■ Source data
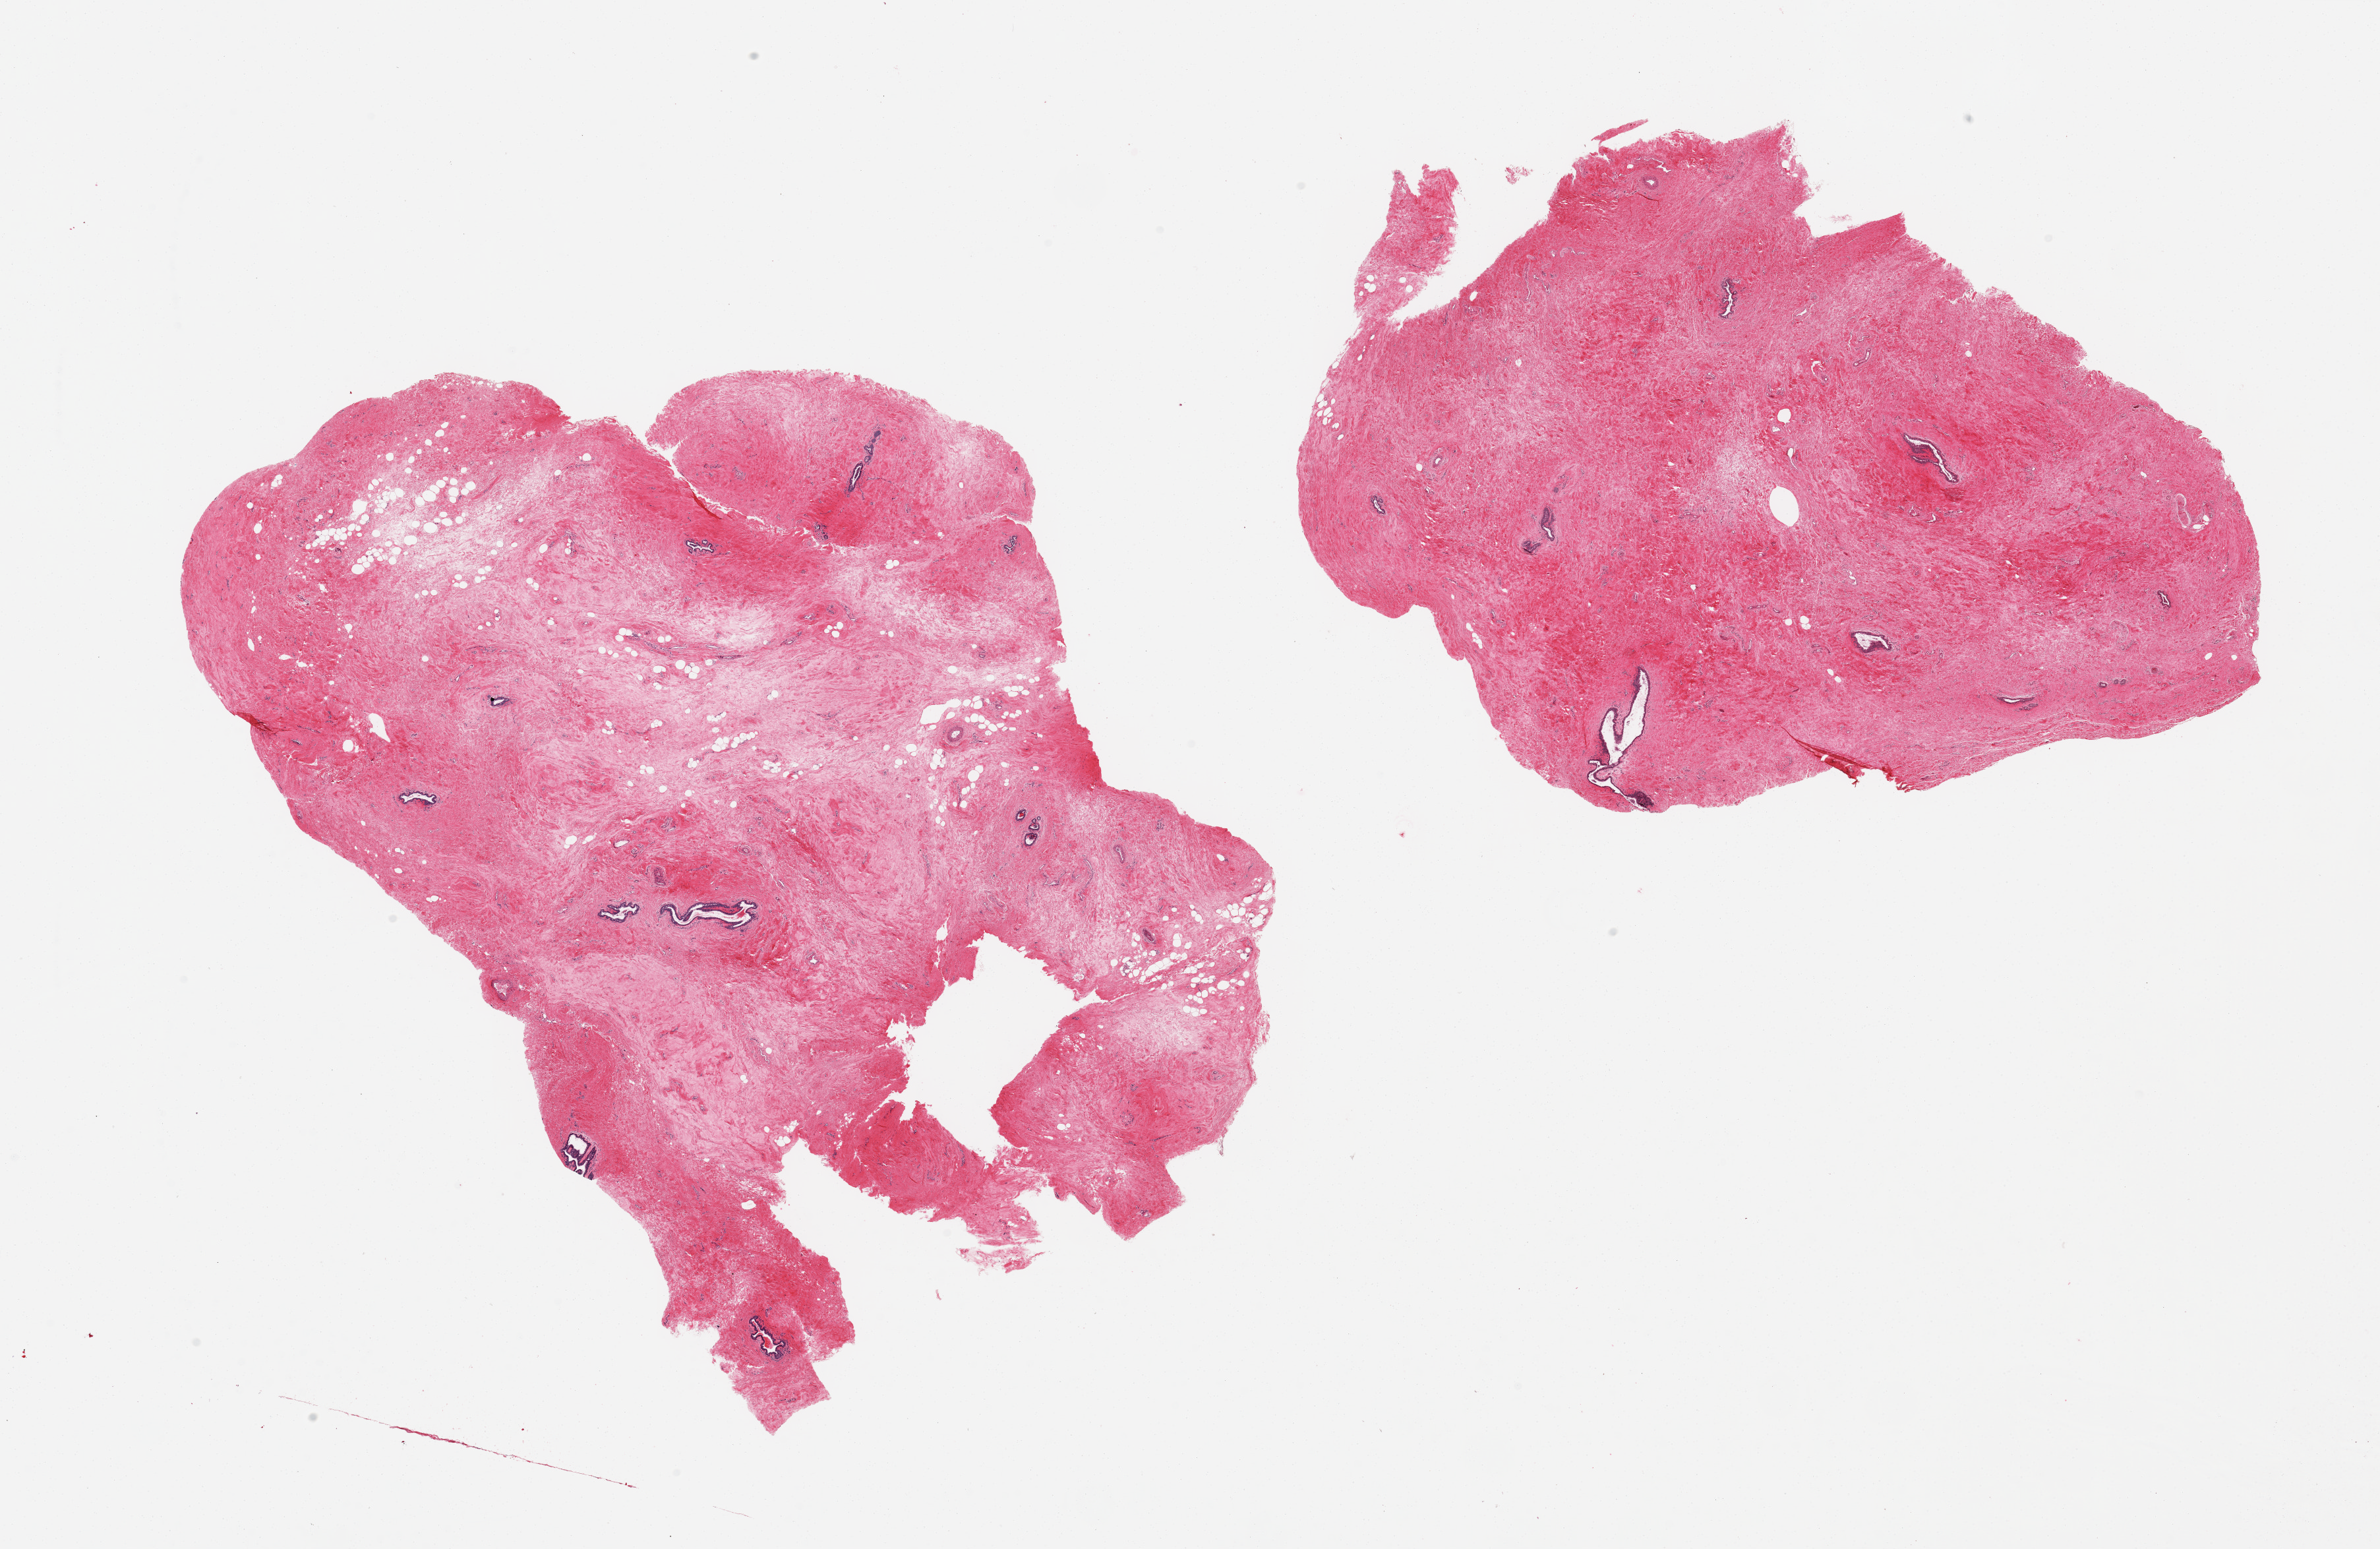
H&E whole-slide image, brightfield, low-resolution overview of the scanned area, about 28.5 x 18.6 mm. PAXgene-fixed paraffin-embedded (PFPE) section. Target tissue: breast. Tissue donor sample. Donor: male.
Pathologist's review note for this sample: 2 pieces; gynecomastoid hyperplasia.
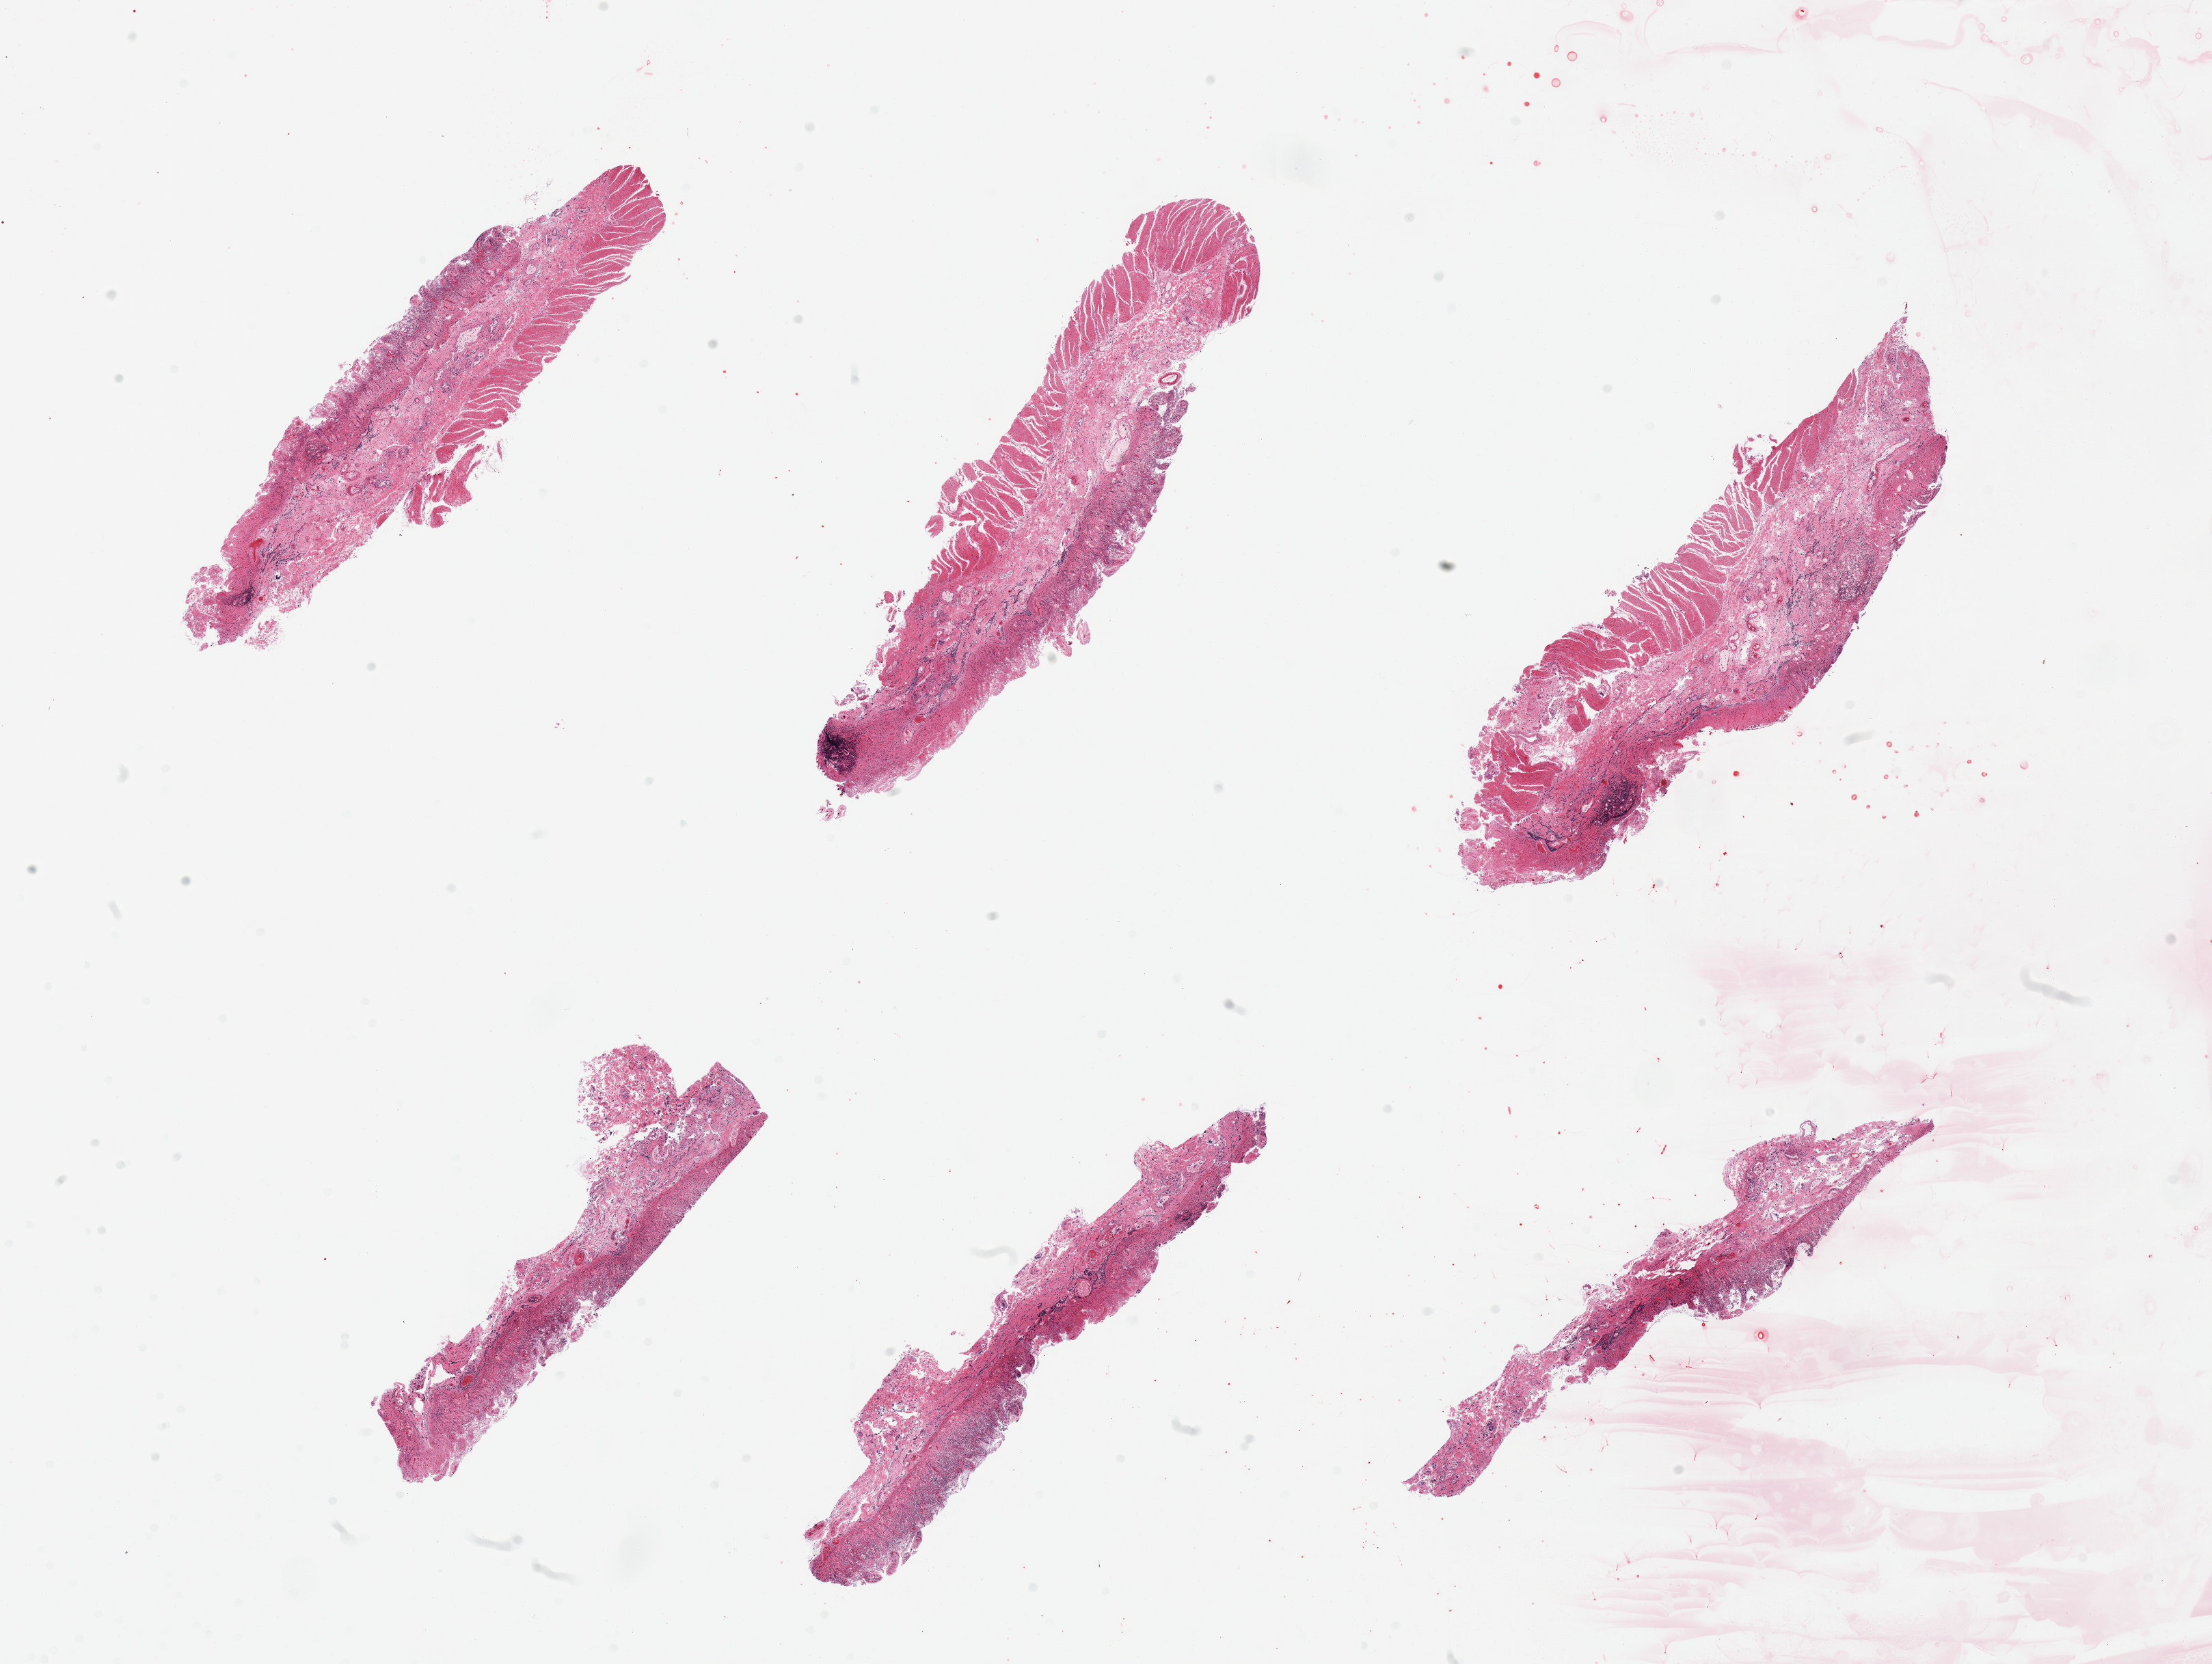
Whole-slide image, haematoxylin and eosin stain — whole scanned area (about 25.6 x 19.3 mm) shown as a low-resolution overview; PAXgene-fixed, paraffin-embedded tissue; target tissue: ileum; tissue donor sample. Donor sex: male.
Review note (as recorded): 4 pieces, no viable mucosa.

■ What this task involves
The data above must be given again in full and unaltered, minus its images.

■ Response to the task
H&E whole-slide image, brightfield, low-resolution overview of the scanned area, about 28.5 x 18.6 mm. PAXgene-fixed paraffin-embedded (PFPE) section. Target tissue: breast. Tissue donor sample. Donor: male.
Pathologist's review note for this sample: 2 pieces; gynecomastoid hyperplasia.
Whole-slide image, haematoxylin and eosin stain — whole scanned area (about 25.6 x 19.3 mm) shown as a low-resolution overview; PAXgene-fixed, paraffin-embedded tissue; target tissue: ileum; tissue donor sample. Donor sex: male.
Review note (as recorded): 4 pieces, no viable mucosa.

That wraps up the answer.